■ **EXERCISE REQUIREMENTS**
Nothing should be left out: output all of the entries exactly.

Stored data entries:
————
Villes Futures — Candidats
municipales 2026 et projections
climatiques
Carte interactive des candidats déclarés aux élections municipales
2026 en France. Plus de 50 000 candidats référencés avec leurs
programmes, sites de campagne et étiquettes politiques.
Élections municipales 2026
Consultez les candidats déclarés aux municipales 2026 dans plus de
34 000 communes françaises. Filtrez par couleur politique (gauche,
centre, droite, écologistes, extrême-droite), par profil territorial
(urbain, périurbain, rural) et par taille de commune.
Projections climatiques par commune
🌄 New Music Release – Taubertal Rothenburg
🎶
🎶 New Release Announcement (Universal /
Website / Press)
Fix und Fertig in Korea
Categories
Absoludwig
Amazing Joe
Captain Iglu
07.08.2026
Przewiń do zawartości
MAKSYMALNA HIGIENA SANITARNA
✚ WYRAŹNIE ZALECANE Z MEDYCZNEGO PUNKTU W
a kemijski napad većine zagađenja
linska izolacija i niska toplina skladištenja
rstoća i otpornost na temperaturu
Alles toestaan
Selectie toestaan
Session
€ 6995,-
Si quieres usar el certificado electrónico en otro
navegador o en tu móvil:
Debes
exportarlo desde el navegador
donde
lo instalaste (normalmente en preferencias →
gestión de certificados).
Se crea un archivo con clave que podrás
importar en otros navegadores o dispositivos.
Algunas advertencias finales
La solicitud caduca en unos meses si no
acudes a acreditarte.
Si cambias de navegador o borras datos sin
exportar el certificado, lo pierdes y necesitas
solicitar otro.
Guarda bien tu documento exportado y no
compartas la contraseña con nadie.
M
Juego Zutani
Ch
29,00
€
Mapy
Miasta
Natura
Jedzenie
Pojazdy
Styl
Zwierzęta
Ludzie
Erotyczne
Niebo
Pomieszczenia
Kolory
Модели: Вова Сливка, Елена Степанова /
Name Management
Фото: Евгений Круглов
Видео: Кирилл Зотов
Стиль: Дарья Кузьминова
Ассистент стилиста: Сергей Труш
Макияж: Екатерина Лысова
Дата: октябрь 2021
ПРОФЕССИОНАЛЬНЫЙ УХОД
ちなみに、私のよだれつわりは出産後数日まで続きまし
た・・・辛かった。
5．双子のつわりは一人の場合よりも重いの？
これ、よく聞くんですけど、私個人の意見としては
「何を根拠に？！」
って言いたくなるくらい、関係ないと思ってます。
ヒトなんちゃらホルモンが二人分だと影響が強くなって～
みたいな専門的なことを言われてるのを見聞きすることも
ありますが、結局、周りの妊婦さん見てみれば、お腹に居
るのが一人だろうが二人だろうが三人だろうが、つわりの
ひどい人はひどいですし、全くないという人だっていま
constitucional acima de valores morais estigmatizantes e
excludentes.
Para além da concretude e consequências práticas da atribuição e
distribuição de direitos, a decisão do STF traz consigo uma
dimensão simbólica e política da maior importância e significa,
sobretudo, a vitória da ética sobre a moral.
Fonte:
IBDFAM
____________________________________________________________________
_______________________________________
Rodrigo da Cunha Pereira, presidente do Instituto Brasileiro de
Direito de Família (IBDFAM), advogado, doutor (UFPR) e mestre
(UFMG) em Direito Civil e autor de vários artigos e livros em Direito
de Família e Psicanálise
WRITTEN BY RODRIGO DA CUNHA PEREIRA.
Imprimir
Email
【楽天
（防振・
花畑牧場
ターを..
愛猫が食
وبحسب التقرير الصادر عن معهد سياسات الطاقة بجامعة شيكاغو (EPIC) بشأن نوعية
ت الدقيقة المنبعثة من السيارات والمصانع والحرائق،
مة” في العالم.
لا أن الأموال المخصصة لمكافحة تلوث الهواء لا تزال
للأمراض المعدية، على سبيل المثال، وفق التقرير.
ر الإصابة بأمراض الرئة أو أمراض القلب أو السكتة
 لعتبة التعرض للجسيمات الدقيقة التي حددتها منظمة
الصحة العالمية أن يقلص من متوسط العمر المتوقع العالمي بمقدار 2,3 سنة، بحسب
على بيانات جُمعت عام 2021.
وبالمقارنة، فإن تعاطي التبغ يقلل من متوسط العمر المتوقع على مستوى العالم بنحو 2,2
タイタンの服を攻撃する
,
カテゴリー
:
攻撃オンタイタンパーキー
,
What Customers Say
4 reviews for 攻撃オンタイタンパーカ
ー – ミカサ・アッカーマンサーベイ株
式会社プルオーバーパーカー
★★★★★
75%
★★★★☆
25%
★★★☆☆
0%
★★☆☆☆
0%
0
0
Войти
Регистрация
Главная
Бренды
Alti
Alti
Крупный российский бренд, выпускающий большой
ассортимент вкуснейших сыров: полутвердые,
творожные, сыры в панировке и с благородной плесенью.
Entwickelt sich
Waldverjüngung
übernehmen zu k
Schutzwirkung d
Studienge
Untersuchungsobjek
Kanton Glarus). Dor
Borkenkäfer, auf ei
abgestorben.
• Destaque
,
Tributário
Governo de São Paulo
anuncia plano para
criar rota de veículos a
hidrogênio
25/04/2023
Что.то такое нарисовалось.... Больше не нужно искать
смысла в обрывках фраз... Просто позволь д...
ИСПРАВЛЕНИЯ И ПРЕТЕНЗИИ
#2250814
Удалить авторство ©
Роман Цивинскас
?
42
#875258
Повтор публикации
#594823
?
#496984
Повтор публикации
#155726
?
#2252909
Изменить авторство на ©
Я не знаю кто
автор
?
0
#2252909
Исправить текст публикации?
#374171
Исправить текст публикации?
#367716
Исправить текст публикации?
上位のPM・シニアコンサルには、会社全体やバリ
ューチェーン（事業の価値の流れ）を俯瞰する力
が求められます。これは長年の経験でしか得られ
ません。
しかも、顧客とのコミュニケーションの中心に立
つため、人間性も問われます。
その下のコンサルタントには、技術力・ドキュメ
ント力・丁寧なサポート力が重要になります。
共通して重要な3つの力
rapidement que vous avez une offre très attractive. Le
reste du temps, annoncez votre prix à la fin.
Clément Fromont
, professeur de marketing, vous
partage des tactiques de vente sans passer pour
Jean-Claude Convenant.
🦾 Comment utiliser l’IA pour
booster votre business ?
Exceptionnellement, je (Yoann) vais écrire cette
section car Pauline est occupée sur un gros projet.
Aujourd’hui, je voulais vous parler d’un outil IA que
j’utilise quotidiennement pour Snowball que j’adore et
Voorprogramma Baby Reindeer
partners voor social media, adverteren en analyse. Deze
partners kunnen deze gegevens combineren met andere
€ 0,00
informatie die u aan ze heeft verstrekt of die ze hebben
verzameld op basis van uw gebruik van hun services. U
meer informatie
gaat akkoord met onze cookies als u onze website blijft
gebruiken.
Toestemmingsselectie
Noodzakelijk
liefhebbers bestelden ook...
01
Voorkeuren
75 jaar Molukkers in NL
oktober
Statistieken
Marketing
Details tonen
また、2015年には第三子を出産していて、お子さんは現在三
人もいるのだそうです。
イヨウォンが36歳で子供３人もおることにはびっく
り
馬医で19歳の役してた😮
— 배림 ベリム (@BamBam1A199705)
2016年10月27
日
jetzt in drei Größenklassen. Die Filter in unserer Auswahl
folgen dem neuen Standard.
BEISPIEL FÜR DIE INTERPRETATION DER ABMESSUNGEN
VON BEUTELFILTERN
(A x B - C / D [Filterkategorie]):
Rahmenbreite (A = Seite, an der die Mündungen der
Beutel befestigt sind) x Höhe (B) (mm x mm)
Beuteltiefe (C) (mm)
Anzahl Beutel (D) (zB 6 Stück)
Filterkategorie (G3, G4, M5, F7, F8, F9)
————
■ **TASK OUTPUT**
Villes Futures — Candidats
municipales 2026 et projections
climatiques
Carte interactive des candidats déclarés aux élections municipales
2026 en France. Plus de 50 000 candidats référencés avec leurs
programmes, sites de campagne et étiquettes politiques.
Élections municipales 2026
Consultez les candidats déclarés aux municipales 2026 dans plus de
34 000 communes françaises. Filtrez par couleur politique (gauche,
centre, droite, écologistes, extrême-droite), par profil territorial
(urbain, périurbain, rural) et par taille de commune.
Projections climatiques par commune
🌄 New Music Release – Taubertal Rothenburg
🎶
🎶 New Release Announcement (Universal /
Website / Press)
Fix und Fertig in Korea
Categories
Absoludwig
Amazing Joe
Captain Iglu
07.08.2026
Przewiń do zawartości
MAKSYMALNA HIGIENA SANITARNA
✚ WYRAŹNIE ZALECANE Z MEDYCZNEGO PUNKTU W
a kemijski napad većine zagađenja
linska izolacija i niska toplina skladištenja
rstoća i otpornost na temperaturu
Alles toestaan
Selectie toestaan
Session
€ 6995,-
Si quieres usar el certificado electrónico en otro
navegador o en tu móvil:
Debes
exportarlo desde el navegador
donde
lo instalaste (normalmente en preferencias →
gestión de certificados).
Se crea un archivo con clave que podrás
importar en otros navegadores o dispositivos.
Algunas advertencias finales
La solicitud caduca en unos meses si no
acudes a acreditarte.
Si cambias de navegador o borras datos sin
exportar el certificado, lo pierdes y necesitas
solicitar otro.
Guarda bien tu documento exportado y no
compartas la contraseña con nadie.
M
Juego Zutani
Ch
29,00
€
Mapy
Miasta
Natura
Jedzenie
Pojazdy
Styl
Zwierzęta
Ludzie
Erotyczne
Niebo
Pomieszczenia
Kolory
Модели: Вова Сливка, Елена Степанова /
Name Management
Фото: Евгений Круглов
Видео: Кирилл Зотов
Стиль: Дарья Кузьминова
Ассистент стилиста: Сергей Труш
Макияж: Екатерина Лысова
Дата: октябрь 2021
ПРОФЕССИОНАЛЬНЫЙ УХОД
ちなみに、私のよだれつわりは出産後数日まで続きまし
た・・・辛かった。
5．双子のつわりは一人の場合よりも重いの？
これ、よく聞くんですけど、私個人の意見としては
「何を根拠に？！」
って言いたくなるくらい、関係ないと思ってます。
ヒトなんちゃらホルモンが二人分だと影響が強くなって～
みたいな専門的なことを言われてるのを見聞きすることも
ありますが、結局、周りの妊婦さん見てみれば、お腹に居
るのが一人だろうが二人だろうが三人だろうが、つわりの
ひどい人はひどいですし、全くないという人だっていま
constitucional acima de valores morais estigmatizantes e
excludentes.
Para além da concretude e consequências práticas da atribuição e
distribuição de direitos, a decisão do STF traz consigo uma
dimensão simbólica e política da maior importância e significa,
sobretudo, a vitória da ética sobre a moral.
Fonte:
IBDFAM
____________________________________________________________________
_______________________________________
Rodrigo da Cunha Pereira, presidente do Instituto Brasileiro de
Direito de Família (IBDFAM), advogado, doutor (UFPR) e mestre
(UFMG) em Direito Civil e autor de vários artigos e livros em Direito
de Família e Psicanálise
WRITTEN BY RODRIGO DA CUNHA PEREIRA.
Imprimir
Email
【楽天
（防振・
花畑牧場
ターを..
愛猫が食
وبحسب التقرير الصادر عن معهد سياسات الطاقة بجامعة شيكاغو (EPIC) بشأن نوعية
ت الدقيقة المنبعثة من السيارات والمصانع والحرائق،
مة” في العالم.
لا أن الأموال المخصصة لمكافحة تلوث الهواء لا تزال
للأمراض المعدية، على سبيل المثال، وفق التقرير.
ر الإصابة بأمراض الرئة أو أمراض القلب أو السكتة
 لعتبة التعرض للجسيمات الدقيقة التي حددتها منظمة
الصحة العالمية أن يقلص من متوسط العمر المتوقع العالمي بمقدار 2,3 سنة، بحسب
على بيانات جُمعت عام 2021.
وبالمقارنة، فإن تعاطي التبغ يقلل من متوسط العمر المتوقع على مستوى العالم بنحو 2,2
タイタンの服を攻撃する
,
カテゴリー
:
攻撃オンタイタンパーキー
,
What Customers Say
4 reviews for 攻撃オンタイタンパーカ
ー – ミカサ・アッカーマンサーベイ株
式会社プルオーバーパーカー
★★★★★
75%
★★★★☆
25%
★★★☆☆
0%
★★☆☆☆
0%
0
0
Войти
Регистрация
Главная
Бренды
Alti
Alti
Крупный российский бренд, выпускающий большой
ассортимент вкуснейших сыров: полутвердые,
творожные, сыры в панировке и с благородной плесенью.
Entwickelt sich
Waldverjüngung
übernehmen zu k
Schutzwirkung d
Studienge
Untersuchungsobjek
Kanton Glarus). Dor
Borkenkäfer, auf ei
abgestorben.
• Destaque
,
Tributário
Governo de São Paulo
anuncia plano para
criar rota de veículos a
hidrogênio
25/04/2023
Что.то такое нарисовалось.... Больше не нужно искать
смысла в обрывках фраз... Просто позволь д...
ИСПРАВЛЕНИЯ И ПРЕТЕНЗИИ
#2250814
Удалить авторство ©
Роман Цивинскас
?
42
#875258
Повтор публикации
#594823
?
#496984
Повтор публикации
#155726
?
#2252909
Изменить авторство на ©
Я не знаю кто
автор
?
0
#2252909
Исправить текст публикации?
#374171
Исправить текст публикации?
#367716
Исправить текст публикации?
上位のPM・シニアコンサルには、会社全体やバリ
ューチェーン（事業の価値の流れ）を俯瞰する力
が求められます。これは長年の経験でしか得られ
ません。
しかも、顧客とのコミュニケーションの中心に立
つため、人間性も問われます。
その下のコンサルタントには、技術力・ドキュメ
ント力・丁寧なサポート力が重要になります。
共通して重要な3つの力
rapidement que vous avez une offre très attractive. Le
reste du temps, annoncez votre prix à la fin.
Clément Fromont
, professeur de marketing, vous
partage des tactiques de vente sans passer pour
Jean-Claude Convenant.
🦾 Comment utiliser l’IA pour
booster votre business ?
Exceptionnellement, je (Yoann) vais écrire cette
section car Pauline est occupée sur un gros projet.
Aujourd’hui, je voulais vous parler d’un outil IA que
j’utilise quotidiennement pour Snowball que j’adore et
Voorprogramma Baby Reindeer
partners voor social media, adverteren en analyse. Deze
partners kunnen deze gegevens combineren met andere
€ 0,00
informatie die u aan ze heeft verstrekt of die ze hebben
verzameld op basis van uw gebruik van hun services. U
meer informatie
gaat akkoord met onze cookies als u onze website blijft
gebruiken.
Toestemmingsselectie
Noodzakelijk
liefhebbers bestelden ook...
01
Voorkeuren
75 jaar Molukkers in NL
oktober
Statistieken
Marketing
Details tonen
また、2015年には第三子を出産していて、お子さんは現在三
人もいるのだそうです。
イヨウォンが36歳で子供３人もおることにはびっく
り
馬医で19歳の役してた😮
— 배림 ベリム (@BamBam1A199705)
2016年10月27
日
jetzt in drei Größenklassen. Die Filter in unserer Auswahl
folgen dem neuen Standard.
BEISPIEL FÜR DIE INTERPRETATION DER ABMESSUNGEN
VON BEUTELFILTERN
(A x B - C / D [Filterkategorie]):
Rahmenbreite (A = Seite, an der die Mündungen der
Beutel befestigt sind) x Höhe (B) (mm x mm)
Beuteltiefe (C) (mm)
Anzahl Beutel (D) (zB 6 Stück)
Filterkategorie (G3, G4, M5, F7, F8, F9)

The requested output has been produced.